Stem Cell and the Senate--Limbaugh Weighs In
The camera is still. It's the actor who is moving in a jittery fashion.
Michael J. Fox, fighting a well-publicized battle with Parkinson's disease, is lending his halting but powerful voice to the U.S. campaign of Democrat Benjamin L. Cardin, because of the Democrat's support for embryonic stem cell research.
The television ad that began airing last night bears witness to the popular actor's unmistakable decline from Parkinson's disease, and harnesses that physical degeneration into a political message about the differing views held by Cardin and Republican opponent Michael S. Steele on stem cell research. (Read his profile here.)
In addition to the Cardin ad, Fox filmed 30-second spots for Missouri senate candidate Claire McCaskill, a Democrat who is seeking to unseat Republican Jim Talent, and for Wisconsin Gov. Jim Doyle, who is seeking reelection. He has also made plans to appear at events for two Democrats, Sen. Robert Menendez of New Jersey, and Tammy Duckworth, a candidate for congress in Illinois.

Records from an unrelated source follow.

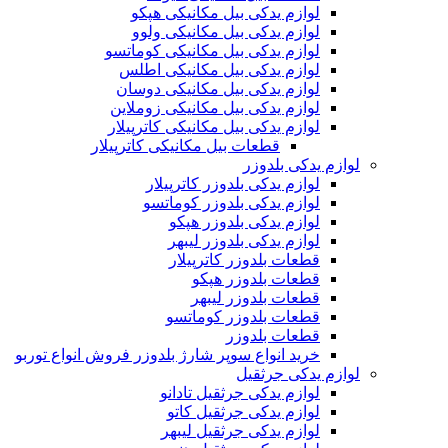
لوازم یدکی بیل مکانیکی هپکو
لوازم یدکی بیل مکانیکی ولوو
لوازم یدکی بیل مکانیکی کوماتسو
لوازم یدکی بیل مکانیکی اطلس
لوازم یدکی بیل مکانیکی دوسان
لوازم یدکی بیل مکانیکی زوملاین
لوازم یدکی بیل مکانیکی کاترپیلار
قطعات بیل مکانیکی کاترپیلار
لوازم یدکی بلدوزر
لوازم یدکی بلدوزر کاترپیلار
لوازم یدکی بلدوزر کوماتسو
لوازم یدکی بلدوزر هپکو
لوازم یدکی بلدوزر لیبهر
قطعات بلدوزر کاترپیلار
قطعات بلدوزر هپکو
قطعات بلدوزر لیبهر
قطعات بلدوزر کوماتسو
قطعات بلدوزر
خرید انواع سوپر شارژ بلدوزر فروش انواع توربو
لوازم یدکی جرثقیل
لوازم یدکی جرثقیل تادانو
لوازم یدکی جرثقیل کاتو
لوازم یدکی جرثقیل لیبهر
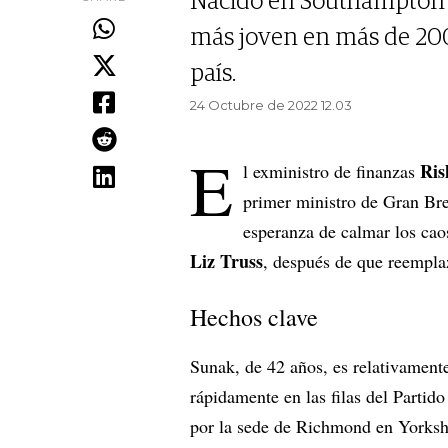
Nacido en Southampton h
más joven en más de 200 
país.
24 Octubre de 2022 12.03
E
Ris
l exministro de finanzas
primer ministro de Gran Bret
esperanza de calmar los cao
Liz Truss
, después de que reempl
Hechos clave
Sunak, de 42 años, es relativamente
rápidamente en las filas del Parti
por la sede de Richmond en Yorksh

"He wants to take on races, and get involved in races that involve a pro stem cell candidate against an anti embryonic stem cell candidate," said John Rogers, a publicist for Fox.
Conservative radio talk show host Rush Limbaugh accused Fox of exaggerating the symptom of his illness for dramatic effect. "He's moving all around and shaking and it's purely an act," Limbaugh told listerners this afternoon. "This is the only time I've ever seen Michael J. Fox portray any of the symptoms of the disease he has. He can barely control himself."

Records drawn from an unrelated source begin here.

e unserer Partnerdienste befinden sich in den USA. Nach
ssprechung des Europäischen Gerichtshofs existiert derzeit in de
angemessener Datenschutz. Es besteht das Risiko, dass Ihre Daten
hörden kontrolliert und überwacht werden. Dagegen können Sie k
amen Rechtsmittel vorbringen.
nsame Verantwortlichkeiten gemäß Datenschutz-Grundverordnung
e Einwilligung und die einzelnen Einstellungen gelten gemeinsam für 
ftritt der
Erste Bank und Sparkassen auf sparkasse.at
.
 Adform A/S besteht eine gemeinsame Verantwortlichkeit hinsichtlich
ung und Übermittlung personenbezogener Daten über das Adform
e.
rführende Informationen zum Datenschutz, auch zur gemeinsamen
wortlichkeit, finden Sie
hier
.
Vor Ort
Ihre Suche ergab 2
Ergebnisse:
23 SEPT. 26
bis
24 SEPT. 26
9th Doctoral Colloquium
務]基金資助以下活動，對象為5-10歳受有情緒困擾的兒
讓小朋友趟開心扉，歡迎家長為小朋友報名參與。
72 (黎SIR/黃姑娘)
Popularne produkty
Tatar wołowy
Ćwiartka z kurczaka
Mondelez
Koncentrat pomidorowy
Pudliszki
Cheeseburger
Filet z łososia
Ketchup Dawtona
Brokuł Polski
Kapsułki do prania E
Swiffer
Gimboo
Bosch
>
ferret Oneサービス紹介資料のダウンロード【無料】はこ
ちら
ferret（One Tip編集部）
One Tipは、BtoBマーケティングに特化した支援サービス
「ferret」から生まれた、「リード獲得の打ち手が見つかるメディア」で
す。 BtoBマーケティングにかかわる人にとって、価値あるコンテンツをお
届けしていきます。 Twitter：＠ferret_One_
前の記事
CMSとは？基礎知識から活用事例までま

Opponents of embryonic stem cell research who heard about the ad said they found it sad.
"To me, this is a shame that they're exploiting someone like Michael J. Fox for something that the scientists say is not going to do anything," said Douglas Stiegler, executive director of Maryland's Family Protection Lobby.

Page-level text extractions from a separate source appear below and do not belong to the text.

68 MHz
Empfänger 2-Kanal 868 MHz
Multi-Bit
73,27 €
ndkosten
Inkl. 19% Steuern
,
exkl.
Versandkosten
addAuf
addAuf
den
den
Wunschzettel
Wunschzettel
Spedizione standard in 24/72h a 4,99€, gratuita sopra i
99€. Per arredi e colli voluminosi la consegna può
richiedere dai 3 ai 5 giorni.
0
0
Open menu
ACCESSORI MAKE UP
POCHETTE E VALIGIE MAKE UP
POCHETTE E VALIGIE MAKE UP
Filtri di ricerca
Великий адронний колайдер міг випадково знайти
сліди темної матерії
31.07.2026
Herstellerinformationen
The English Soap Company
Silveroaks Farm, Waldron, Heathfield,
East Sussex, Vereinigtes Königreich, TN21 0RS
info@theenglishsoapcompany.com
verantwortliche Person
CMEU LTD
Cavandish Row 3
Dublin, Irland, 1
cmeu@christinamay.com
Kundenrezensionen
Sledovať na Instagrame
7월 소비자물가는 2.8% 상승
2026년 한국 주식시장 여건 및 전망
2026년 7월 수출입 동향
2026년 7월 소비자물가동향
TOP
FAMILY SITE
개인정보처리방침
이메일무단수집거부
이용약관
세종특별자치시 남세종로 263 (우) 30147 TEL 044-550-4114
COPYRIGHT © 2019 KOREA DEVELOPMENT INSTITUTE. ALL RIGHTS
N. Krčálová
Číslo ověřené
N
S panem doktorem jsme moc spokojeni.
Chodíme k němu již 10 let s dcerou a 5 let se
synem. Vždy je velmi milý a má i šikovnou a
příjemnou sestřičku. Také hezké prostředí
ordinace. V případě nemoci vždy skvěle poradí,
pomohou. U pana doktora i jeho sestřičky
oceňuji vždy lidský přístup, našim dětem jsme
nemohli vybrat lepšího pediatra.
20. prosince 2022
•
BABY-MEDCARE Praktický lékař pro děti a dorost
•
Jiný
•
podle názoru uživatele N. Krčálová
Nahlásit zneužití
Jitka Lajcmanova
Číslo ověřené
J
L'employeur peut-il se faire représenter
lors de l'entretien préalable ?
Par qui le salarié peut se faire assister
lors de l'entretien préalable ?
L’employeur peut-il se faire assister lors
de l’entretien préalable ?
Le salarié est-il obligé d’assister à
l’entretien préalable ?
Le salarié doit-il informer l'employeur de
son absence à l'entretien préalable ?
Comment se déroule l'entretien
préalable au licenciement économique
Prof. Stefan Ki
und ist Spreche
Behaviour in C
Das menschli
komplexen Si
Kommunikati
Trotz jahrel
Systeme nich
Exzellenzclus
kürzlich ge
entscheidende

Steele campaign spokesman Doug Heye agreed, saying he considered the ad "in extremely poor taste."
Fox's battle with Parkinson's has been widely chronicled, but in this ad he shows a noticeable degree of decline.
His speech is clear but his head and body are jerky and unsteady. The camera remains still -- nothing about the production by Cardin consultant LHKK Media appears aimed at diminishing the striking visual impact of Fox's condition.
Cardin aides said Fox contacted the campaign after seeing news accounts of Steele's position on the research.
In February, Steele told members of a Baltimore Jewish group, "Look, you of all folks know what happens when people decide they want to experiment on human beings, when they want to take your life and use it as a tool."
He later apologized for the remark, which was interpreted as a comparison between embryonic stem cell research and Nazi experimentation. But he has maintained his position that research on embryos is not needed, especially, he has said, since there is promising research being done on adult stem cells.